Dès lors, Tête d’Or alias Simon Agnel n’est plus qu’un homme seul. Héros inapaisé il  incarne dans la violence le destin du nihilisme moderne.  Être séparé, même secondé d’une immense armée, il prétend ne tenir ses victoires et sa puissance souveraine que de lui seul. C’est seul qu’il entend agir et régner dans un monde sans Dieu. Invincible et cependant mortel, c’est encore seul que, tel un autre Prométhée couvert de blessures, il agonise et renaît longuement.

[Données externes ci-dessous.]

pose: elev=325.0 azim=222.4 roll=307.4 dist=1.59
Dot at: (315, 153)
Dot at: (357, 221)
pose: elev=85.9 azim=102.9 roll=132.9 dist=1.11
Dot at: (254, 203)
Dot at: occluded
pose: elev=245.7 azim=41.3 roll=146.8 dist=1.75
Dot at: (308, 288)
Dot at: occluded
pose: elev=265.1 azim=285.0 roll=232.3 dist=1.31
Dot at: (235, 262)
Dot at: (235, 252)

Alors, comme pour faire écho au mot de Nietzsche : « Le désert grandit », l’espace de jeu rendu à la frontalité semble s’illimiter ou se déplier entièrement sur toute la profondeur du plateau. Espace synthétique si l’on peut dire,  il réunit les symboles du monde chrétien et du monde païen : le mont Caucase où le mythe veut que Prométhée ait été enchaîné et la croix du calvaire.

Cependant, Jean-Claude Fall ne s’appesantit pas sur ce symbolisme. Il en réalise en quelque sorte  les enjeux. Tandis qu’en fond de scène, c’est sur le bois noueux de  l’arbre du début que deux déserteurs crucifient la Princesse, au premier plan, le mont Caucase réduit à l’empilement de caisses d’armes et de  munitions forme comme le bûcher funèbre de Tête d’Or.

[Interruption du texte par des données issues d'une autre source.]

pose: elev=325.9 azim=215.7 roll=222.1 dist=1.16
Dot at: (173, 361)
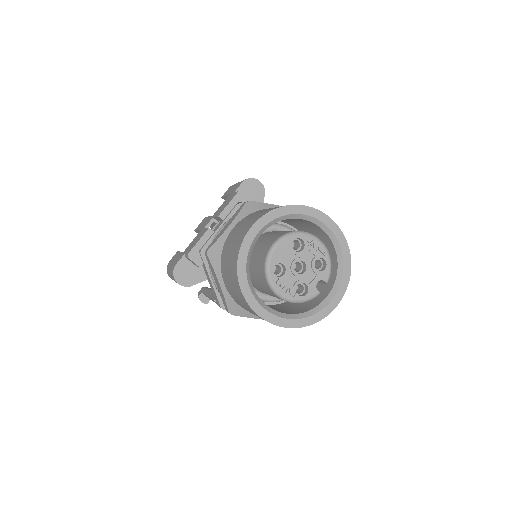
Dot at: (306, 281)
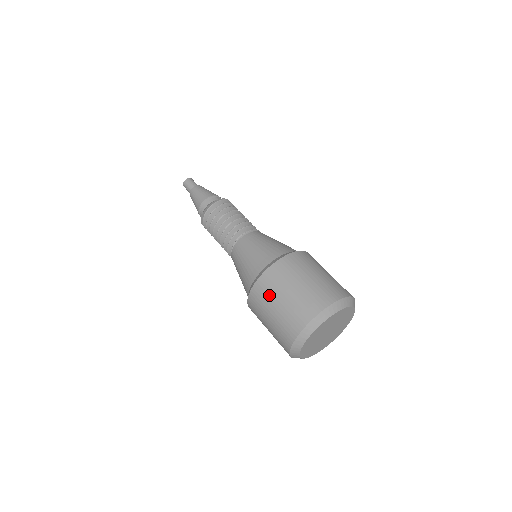
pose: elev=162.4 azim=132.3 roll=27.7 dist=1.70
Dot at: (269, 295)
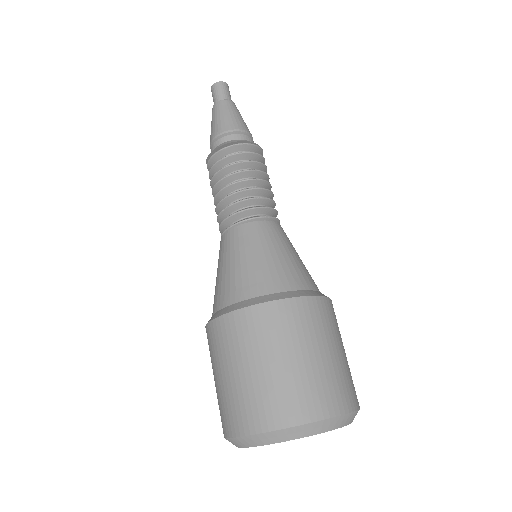
Dot at: (225, 350)
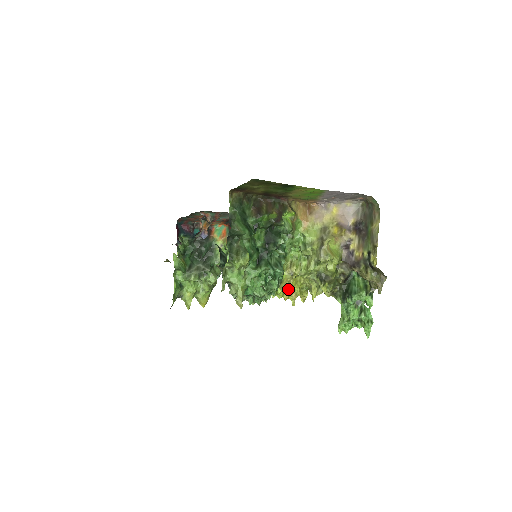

Ce qui frappe avant tout dans cette mise en scène, c’est la force avec laquelle s’effectue la rencontre entre le poème dramatique  de Claudel et  le dynamisme des membres de la compagnie Blon Ba de Bamako.

Nul souci à cet égard de procéder à une « actualisation »  plus ou moins forcée du texte, ou de le « distancier » à grand renfort de couleurs et de sonorités exotiques.  L’épée de Tête d’Or peut faire place à la machette, la lance à la kalachnikov et la cuirasse au treillis, sans que ces quelques glissements de signes altèrent la force d’ébranlement de ce texte. Si Claudel évoque lui-même le tam-tam, le recours à un joueur de flûte peule et à un chœur de femmes ne vient pas renforcer un parti-pris de couleur locale. Comme en marge des appels à la guerre et aux manifestations de la pire barbarie, chants et mélopées renouent le lien jamais rompu d’une plainte immémoriale : celle  qui réunit les violences de l’Antiquité tragique et les crimes qui ensanglantent aujourd’hui le continent africain. Ainsi, dans le cours même des représentations  données au Théâtre de la Tempête, a-t-on pu entendre dans ce Tête d’Or comme un écho indirect du récent massacre de Garissa.